"Martin Amis has written that we all hope, modestly enough, to get through life without being murdered. A lot more confidently, we hope to get through life without murdering anybody ourselves." - Darin Strauss, p. 127
When my friend, Katie, moved to Arizona before 6th grade, we became pen pals to replace our neighborhood explorations and sleepover parties. AOL then replaced the letters. On December 17, 1998, less than a month after I turned 16, Katie and I chatted online on the eve of our winter break and talked about me flying out there to visit for spring break a few months later. She signed off after saying her friend, who had just gotten her driver's license, had arrived to pick her up for their first joy ride. Having recently experienced the freedom of being entrusted by the state to drive alone as a teenager, I probably replied with something like, "Have fun!!! It's the BEST feeling!" A few hours later, Katie, not wearing a seatbelt, lost her life after that friend of hers lost control of the car [while driving recklessly so I heard] on a winding mountain road.
I learned of this devastating news upon returning home the following evening from my first-ever concert with friends: Q101's Twisted 5, featuring Beck, Cake, Everlast, Garbage, Goo Goo Dolls, Soul Coughing, and Third Eye Blind. I remember my parents were both awake waiting for me when I got home. I remember the look on their faces, as the excitement of the live alternative music drained, replaced by disbelief, when I heard the seriousness of what they said: "We need to talk to you. Katie died in a car accident last night." I remember thinking, "Katie, who?" unable to process they were talking about my friend, Katie.
I didn't fly out to Arizona for her funeral, and I ended up not seeing anyone from her family until 6 years later when I was on a cross-country roadtrip with my friend, Shawna, and we met up with Katie's twin brother for dinner. I can't remember now if we even spoke of Katie, both of us probably overwhelmed that we were hanging out without her, both now college graduates.
Mr. Anderson, my English teacher at the time of the accident, knew about what happened because I imagine I wrote him e-mails about my devastation and how this loss impacted my own sense of being.
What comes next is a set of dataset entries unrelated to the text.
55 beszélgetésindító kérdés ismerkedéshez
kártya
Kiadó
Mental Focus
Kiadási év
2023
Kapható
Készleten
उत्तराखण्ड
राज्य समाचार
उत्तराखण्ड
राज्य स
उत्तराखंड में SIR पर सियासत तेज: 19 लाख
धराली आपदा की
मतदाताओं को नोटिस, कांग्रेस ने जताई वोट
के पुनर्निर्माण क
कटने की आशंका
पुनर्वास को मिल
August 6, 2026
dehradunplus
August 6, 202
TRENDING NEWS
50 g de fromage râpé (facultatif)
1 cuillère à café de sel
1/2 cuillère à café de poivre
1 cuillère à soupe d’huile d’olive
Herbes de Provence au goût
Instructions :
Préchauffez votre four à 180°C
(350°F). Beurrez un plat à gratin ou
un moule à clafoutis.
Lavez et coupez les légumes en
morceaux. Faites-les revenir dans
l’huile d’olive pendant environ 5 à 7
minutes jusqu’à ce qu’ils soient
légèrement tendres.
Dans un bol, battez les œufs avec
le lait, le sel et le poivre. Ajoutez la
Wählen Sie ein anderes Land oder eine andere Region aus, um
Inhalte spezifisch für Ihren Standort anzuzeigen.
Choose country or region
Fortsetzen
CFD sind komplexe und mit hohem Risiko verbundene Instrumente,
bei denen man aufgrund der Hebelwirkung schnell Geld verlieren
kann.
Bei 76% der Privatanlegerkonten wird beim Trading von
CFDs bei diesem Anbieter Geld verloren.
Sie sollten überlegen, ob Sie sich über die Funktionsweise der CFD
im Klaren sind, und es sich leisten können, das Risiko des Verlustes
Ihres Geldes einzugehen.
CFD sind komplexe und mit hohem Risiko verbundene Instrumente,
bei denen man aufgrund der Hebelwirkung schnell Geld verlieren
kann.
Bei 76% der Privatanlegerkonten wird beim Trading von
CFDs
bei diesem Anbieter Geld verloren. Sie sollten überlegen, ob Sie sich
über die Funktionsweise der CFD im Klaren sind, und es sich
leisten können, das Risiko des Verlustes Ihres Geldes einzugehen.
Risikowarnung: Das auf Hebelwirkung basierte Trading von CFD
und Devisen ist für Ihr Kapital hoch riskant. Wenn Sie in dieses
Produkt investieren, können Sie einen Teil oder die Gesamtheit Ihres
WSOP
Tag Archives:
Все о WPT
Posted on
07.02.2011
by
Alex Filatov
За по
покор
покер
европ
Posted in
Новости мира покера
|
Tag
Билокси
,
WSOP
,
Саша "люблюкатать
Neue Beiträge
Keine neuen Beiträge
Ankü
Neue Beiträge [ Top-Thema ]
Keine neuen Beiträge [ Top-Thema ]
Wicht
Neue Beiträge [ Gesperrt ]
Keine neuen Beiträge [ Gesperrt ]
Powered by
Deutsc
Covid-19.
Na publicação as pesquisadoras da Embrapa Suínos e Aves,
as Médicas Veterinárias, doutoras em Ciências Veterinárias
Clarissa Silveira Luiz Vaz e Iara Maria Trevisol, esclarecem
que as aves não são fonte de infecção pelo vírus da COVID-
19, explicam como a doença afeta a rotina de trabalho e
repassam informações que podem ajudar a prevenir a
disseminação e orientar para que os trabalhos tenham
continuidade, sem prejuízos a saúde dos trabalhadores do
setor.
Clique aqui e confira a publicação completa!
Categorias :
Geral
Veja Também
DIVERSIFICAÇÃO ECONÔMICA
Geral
Interestingly enough, he is the one who recommended this book to me about a month ago as a wise response to a "good memoir" collection development query. I read most of the book while time-traveling around Cuba in the back of a 1952 Chevrolet, which existed before the invention of seatbelts. I considered the discomfort of this detail throughout the trip with the book in my lap and Katie on my mind.
The memoir is a brutally honest self-reflection, beautifully written by Darin Strauss, who unintentionally at age 18, struck and killed a female classmate who swerved her bike in front of his moving car, how he strived to "live for the two" from that point forward, and how her death continued to affect his life and relationships.
A handful of times I've considered Katie's friend, the driver, over the years and wondered where she is now. How did she deal with the weight of responsibility that I imagine comes with killing one friend and seriously injuring another? I know every circumstance is different, but if I knew I her, I would recommend this book.
This past week, Katie would have celebrated her 33rd birthday. Over the past few years, I reflected upon the time I realized she had been both dead and alive for the same number of years and the fact that she has now been gone longer than she was here. It's a bizarre fact to try and process. She never got her own driver's license, never graduated high school, never went to college...what now seems like an infinite list of nevers.
“Things don't go away. They become you. There is no end, as T.S. Eliot somewhere says, but addition: the trailing consequence of further days and hours. No freedom from the past, or from the future."